Recent modelling performed at Simon Fraser University in Canada found that the zero-emission warming commitment – the rise in temperature following a cessation in carbon-dioxide emissions – could range from 0.2 to 0.9 °C for scenarios that involve a quadrupling of pre-industrial concentrations of carbon dioxide in the atmosphere.

This output will help determine whether carbon budgets need adjusting, and by how much, to satisfy future temperature targets. If global mean surface air temperature keeps rising once emissions cease, for example, then allowable cumulative emissions must be lowered to reach the same target.
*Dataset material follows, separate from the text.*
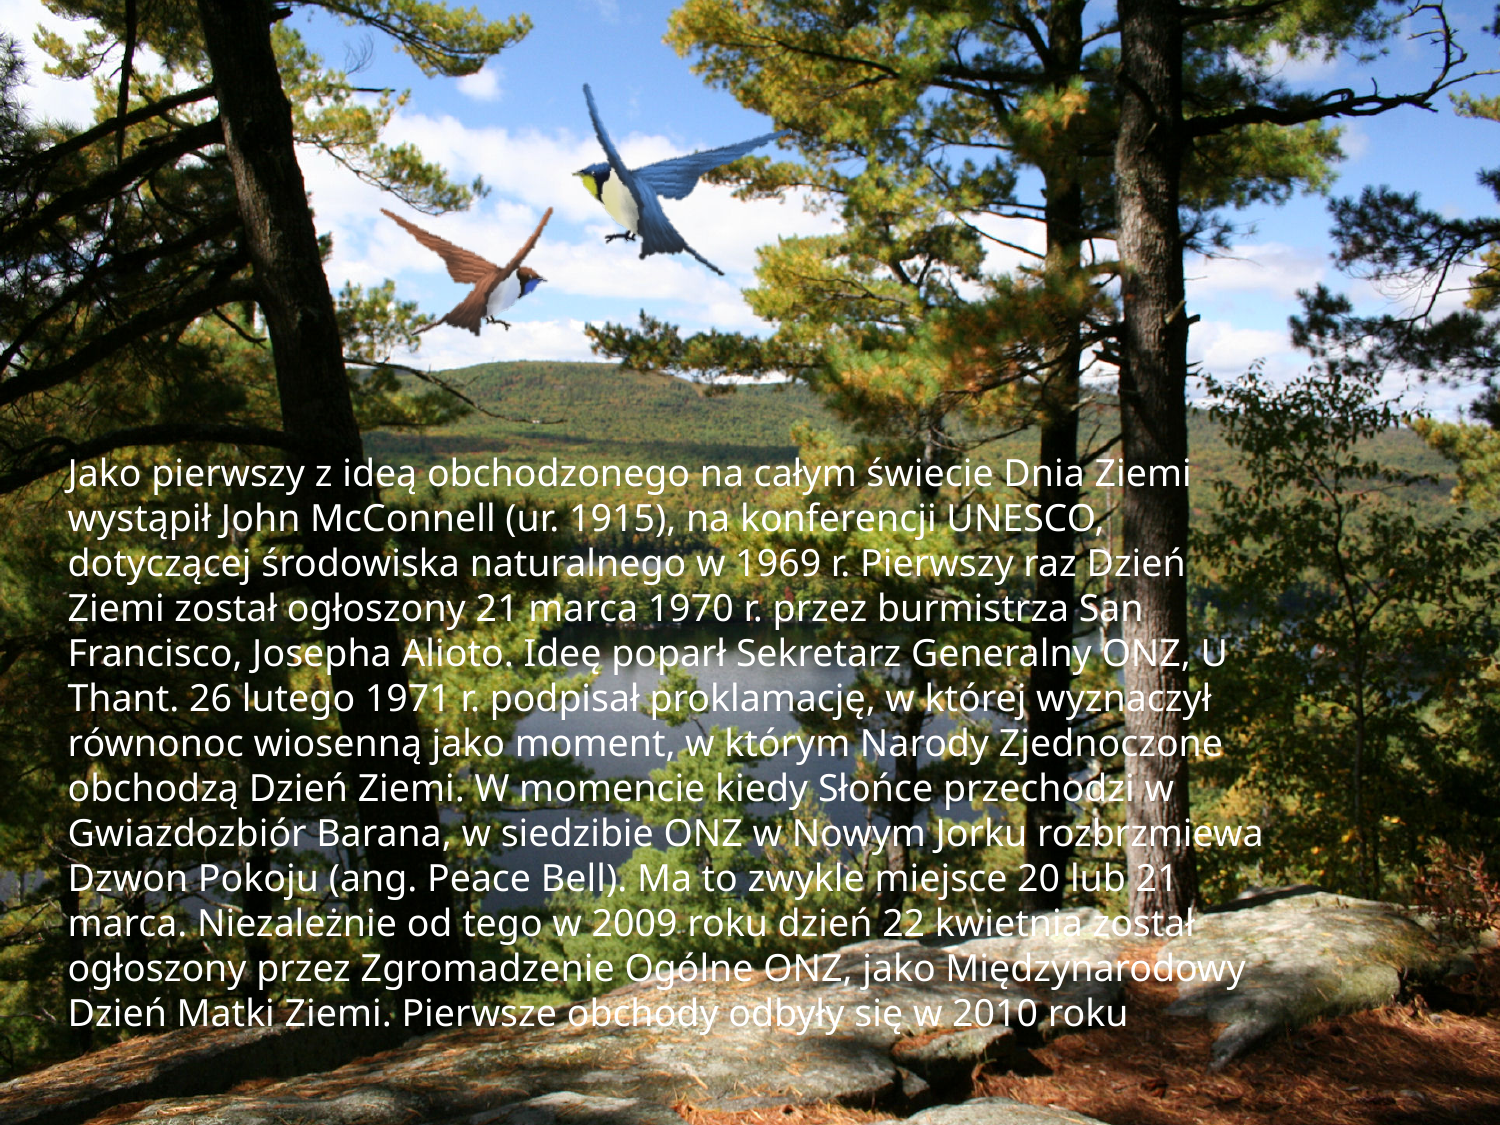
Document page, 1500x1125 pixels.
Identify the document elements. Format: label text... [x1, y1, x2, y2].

Writing in Environmental Research Letters (ERL), the scientists described the commitment as a balance between the warming effect from declining ocean heat uptake and cooling associated with a drop in radiative forcing (as carbon is pulled out of the atmosphere into the land or sea). The former depends on how close the system is to a state of thermal equilibrium and the latter on how close the system is to bio-geochemical equilibrium, so the study focuses on both factors.

In all simulations, the researchers observed a positive warming commitment – an increase in global mean surface air temperature. The result implies that the warming effect of the decline in ocean heat uptake dominates.

The scientists added that the scenario prior to zeroed emissions has the strongest effect on the warming commitment – outweighing both the time of zeroed emissions and the time horizon over which the commitment is calculated. While the greatest impact is reported for a quadrupling of carbon-dioxide concentrations over pre-industrial levels, the team wants to examine a wide range of conditions.

"We're also interested in quantifying the zero-emissions warming commitment for low-emissions scenarios – for example, those corresponding to a temperature target of 1.5 °C," Dana Ehlert, who conducted the study together with Kirsten Zickfeld told environmentalresearchweb. "Preferably using a range of climate models."

Also, as the group acknowledges, there are other emissions to factor in alongside carbon dioxide, such as aerosols and short-lived greenhouse gases.